** Records provided **
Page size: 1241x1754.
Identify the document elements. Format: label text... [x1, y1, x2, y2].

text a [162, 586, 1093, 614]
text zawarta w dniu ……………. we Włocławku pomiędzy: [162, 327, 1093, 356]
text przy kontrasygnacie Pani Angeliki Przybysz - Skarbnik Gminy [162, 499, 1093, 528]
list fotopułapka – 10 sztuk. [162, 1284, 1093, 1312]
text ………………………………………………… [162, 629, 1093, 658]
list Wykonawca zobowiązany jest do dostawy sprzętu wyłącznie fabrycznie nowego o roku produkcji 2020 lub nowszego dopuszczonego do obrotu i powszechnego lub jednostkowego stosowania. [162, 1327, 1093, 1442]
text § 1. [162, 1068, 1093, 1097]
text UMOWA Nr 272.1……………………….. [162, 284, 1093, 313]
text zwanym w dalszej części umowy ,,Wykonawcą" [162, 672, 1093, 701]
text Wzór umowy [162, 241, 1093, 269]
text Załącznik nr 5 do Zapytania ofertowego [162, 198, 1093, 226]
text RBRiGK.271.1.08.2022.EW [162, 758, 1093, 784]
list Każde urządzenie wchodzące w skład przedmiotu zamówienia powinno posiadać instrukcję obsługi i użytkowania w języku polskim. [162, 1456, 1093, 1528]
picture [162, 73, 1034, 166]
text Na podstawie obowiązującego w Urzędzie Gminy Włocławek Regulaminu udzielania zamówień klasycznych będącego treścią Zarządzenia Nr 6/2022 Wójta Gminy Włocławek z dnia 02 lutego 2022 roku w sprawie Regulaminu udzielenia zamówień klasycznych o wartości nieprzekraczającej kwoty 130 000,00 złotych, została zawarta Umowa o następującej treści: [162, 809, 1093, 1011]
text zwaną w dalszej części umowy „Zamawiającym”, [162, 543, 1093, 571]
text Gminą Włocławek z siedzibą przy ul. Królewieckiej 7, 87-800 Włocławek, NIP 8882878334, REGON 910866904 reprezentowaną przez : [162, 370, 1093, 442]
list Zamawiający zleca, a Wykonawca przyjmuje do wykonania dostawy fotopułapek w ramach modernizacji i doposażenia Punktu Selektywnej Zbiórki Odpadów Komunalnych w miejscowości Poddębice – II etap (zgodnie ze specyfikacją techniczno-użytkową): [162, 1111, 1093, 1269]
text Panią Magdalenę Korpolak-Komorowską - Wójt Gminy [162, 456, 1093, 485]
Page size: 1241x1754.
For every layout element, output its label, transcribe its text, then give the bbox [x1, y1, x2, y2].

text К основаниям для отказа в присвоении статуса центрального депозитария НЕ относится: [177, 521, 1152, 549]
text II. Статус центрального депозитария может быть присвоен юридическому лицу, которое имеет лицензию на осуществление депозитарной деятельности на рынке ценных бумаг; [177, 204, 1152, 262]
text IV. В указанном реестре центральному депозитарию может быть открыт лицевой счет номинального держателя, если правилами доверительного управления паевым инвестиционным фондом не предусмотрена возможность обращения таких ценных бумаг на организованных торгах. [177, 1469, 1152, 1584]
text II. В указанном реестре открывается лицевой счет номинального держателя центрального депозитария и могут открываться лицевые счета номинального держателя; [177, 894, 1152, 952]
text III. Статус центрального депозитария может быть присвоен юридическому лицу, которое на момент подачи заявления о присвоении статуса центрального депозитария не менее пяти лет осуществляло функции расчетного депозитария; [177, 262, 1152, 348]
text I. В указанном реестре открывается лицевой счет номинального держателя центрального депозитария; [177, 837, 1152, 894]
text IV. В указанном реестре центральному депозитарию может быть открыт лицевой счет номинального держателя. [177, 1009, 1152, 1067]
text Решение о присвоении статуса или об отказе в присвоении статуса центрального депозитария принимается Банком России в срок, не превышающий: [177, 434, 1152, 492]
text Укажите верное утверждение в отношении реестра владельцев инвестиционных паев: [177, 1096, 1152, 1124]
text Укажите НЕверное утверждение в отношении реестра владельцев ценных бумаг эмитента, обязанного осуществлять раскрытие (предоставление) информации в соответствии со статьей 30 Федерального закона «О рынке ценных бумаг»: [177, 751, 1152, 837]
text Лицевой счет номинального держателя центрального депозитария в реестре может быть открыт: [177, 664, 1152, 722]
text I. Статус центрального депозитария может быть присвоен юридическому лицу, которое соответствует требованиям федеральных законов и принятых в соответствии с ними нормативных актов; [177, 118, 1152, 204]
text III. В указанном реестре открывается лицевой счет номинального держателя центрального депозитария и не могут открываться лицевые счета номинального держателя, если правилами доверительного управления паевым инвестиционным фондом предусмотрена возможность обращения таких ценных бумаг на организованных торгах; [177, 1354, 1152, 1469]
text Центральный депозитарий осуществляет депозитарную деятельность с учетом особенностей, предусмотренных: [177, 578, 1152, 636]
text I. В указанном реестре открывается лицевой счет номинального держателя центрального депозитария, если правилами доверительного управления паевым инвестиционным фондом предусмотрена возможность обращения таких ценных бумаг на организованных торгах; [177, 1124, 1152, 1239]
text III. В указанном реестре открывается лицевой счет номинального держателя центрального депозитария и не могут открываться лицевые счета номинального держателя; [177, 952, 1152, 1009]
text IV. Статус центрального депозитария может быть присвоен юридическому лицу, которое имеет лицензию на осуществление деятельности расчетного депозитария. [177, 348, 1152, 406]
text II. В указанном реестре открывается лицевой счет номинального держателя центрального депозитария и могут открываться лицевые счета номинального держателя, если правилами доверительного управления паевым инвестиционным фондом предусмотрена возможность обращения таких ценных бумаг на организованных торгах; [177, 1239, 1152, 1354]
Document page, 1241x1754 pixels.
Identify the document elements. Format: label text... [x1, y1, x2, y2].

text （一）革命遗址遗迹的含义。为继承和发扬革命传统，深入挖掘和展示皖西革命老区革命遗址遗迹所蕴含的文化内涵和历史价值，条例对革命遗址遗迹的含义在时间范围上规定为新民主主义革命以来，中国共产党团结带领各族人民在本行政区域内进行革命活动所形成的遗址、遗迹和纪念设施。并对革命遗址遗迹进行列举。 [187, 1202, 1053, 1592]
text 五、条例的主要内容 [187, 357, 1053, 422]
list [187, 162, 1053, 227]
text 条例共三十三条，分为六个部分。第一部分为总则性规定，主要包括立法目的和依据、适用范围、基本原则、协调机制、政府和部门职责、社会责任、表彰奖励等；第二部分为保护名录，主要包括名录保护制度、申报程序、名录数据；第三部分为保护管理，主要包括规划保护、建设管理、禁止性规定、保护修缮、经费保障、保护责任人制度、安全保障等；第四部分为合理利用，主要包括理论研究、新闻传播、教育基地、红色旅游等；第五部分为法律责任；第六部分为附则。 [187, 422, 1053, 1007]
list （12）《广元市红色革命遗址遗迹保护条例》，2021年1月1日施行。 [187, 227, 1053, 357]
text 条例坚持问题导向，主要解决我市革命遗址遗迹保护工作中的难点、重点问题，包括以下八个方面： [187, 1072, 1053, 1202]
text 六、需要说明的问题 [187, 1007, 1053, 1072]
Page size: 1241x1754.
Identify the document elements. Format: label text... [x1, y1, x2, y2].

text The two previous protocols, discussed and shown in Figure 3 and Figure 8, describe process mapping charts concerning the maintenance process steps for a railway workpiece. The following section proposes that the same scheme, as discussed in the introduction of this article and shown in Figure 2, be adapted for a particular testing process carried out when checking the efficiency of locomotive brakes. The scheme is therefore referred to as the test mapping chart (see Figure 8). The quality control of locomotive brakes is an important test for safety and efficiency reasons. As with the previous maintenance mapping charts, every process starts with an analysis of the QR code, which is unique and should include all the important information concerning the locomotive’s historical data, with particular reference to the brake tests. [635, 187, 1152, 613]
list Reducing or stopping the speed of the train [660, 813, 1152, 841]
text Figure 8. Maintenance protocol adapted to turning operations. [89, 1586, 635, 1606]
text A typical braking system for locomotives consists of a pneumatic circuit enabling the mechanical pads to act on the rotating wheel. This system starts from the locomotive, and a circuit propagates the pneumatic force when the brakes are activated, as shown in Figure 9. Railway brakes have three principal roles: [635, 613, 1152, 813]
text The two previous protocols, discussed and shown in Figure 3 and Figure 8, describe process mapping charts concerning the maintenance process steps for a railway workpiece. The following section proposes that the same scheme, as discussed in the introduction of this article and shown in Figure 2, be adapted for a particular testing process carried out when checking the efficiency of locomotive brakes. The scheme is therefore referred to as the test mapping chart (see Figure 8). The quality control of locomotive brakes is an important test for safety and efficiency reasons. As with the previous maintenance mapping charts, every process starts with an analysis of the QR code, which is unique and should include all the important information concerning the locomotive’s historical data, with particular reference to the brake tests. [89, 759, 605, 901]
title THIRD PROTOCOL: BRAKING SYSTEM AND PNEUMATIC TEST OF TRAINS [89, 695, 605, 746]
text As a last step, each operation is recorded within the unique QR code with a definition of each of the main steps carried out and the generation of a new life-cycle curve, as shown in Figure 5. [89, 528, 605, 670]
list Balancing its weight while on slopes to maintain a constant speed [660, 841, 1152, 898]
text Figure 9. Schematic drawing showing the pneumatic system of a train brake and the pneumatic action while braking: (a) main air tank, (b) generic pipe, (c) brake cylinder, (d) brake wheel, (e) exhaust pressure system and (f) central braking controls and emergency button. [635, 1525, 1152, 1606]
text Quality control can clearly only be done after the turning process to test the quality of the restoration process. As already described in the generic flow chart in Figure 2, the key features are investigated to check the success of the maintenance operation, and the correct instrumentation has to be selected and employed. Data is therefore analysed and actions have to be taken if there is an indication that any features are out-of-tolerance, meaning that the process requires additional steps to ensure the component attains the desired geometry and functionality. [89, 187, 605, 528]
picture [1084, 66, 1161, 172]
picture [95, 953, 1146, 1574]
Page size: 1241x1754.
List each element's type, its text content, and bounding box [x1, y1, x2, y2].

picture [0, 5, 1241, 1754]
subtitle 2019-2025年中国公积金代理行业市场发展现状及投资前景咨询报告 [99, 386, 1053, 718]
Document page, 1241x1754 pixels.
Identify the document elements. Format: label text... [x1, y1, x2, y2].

** To-do item **
Reproduce each line of the records in which the string "while" appears.

** Result **
list Balancing its weight while on slopes to maintain a constant speed [660, 841, 1152, 898]
text Figure 9. Schematic drawing showing the pneumatic system of a train brake and the pneumatic action while braking: (a) main air tank, (b) generic pipe, (c) brake cylinder, (d) brake wheel, (e) exhaust pressure system and (f) central braking controls and emergency button. [635, 1525, 1152, 1606]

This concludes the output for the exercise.